Computational vision is concerned with the automatic processing of image and video data for scene reconstruction, object recognition, navigation, and activity detection. Computational vision will become increasingly important as we get more and more sources of visual data through the increased use of consumer electronics (digital cameras, camcorders, etc), desktop and surveillance cameras, and internet databases. The objective of this course is to provide a concise treatment of some fundamental problems in computational vision. This course will focus on a core set of problems where efficient and robust algorithms can be applied. Students will be required to implement several algorithms using real datasets. In addition to providing practical approaches and algorithms, this course will provide the foundation required to pursue research computational vision.
It is advisable to have some exposure to numerical computation and some basic
programming experience. All programming will be done in Matlab.
3 hours of lectures plus 1 hour tutorial per week.
All required material will be provided in the lectures. The following books
provide reference material. They will be put on reserve in the library: E. Trucco
and A. Verri, Introductory Techniques for 3D Computer Vision, Prentice-Hall,
1998. B.K.P. Horn, Robot Vision, MIT Press, 1986. K.R. Castleman, Digital Image
Processing, Prentice-Hall, 1996.
Problems. Levels of visual processing. Common approaches. Applications.
Optics. Cameras and imaging systems. Shading and reflectance.
Convolution. Low and high-pass filters. Fourier theory.

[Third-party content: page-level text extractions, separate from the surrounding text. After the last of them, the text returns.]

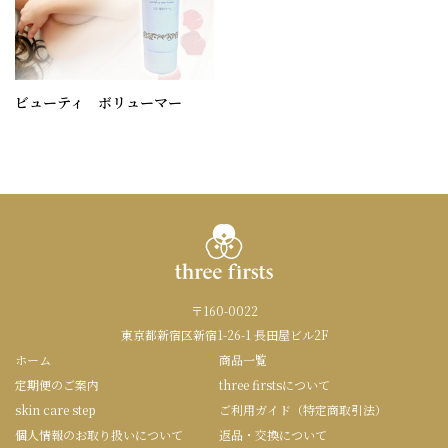
ビューティ ボリューマー
〒160-0022
東京都新宿区新宿1-26-1 長田屋ビル2F
ホーム
商品一覧
定期便のご案内
three firstsについて
skin care step
ご利用ガイド（特定商取引法）
個人情報のお取り扱いについて
返品・交換について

Spatiotemporal filters and wavelets.
Iterative techniques for image alignment. Application to image compositing.
Edge detection. Corner detection.
Least squares fitting. Robust estimation. Mixture models.

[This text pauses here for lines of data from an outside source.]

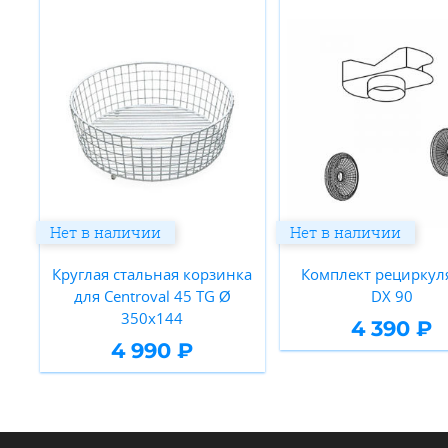
Нет в наличии
Нет в наличии
Круглая стальная корзинка
Комплект рециркул
для Centroval 45 TG Ø
DX 90
350x144
4 390 ₽
4 990 ₽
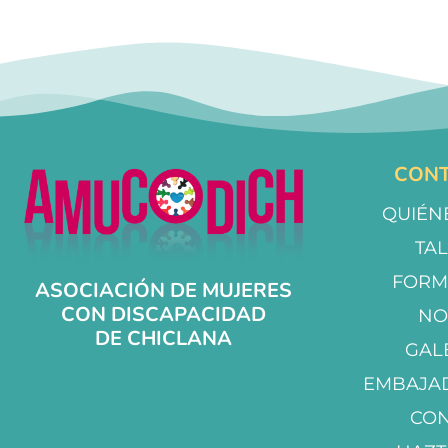
CONT
QUIÉN
TA
FORM
ASOCIACIÓN DE MUJERES
CON DISCAPACIDAD
NO
DE CHICLANA
GAL
EMBAJA
CO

Derivation of image flow field from 3D motion. Estimation of optical flow. Mixture models of optical flow.
Scene reconstruction from image flow field: factorization method, direct methods.
Baseline stereo. Depth reconstruction by triangulation. Maximum flow formulation of the stereo problem. Epipolar geometry.
View based methods: principle components analysis, factor analysis. Regonition by linear combinations of views. Model-based approaches.
A selection of topics including: feature grouping for object recognition; recognition of objects based on function; perception of scene dynamics; event recogntion.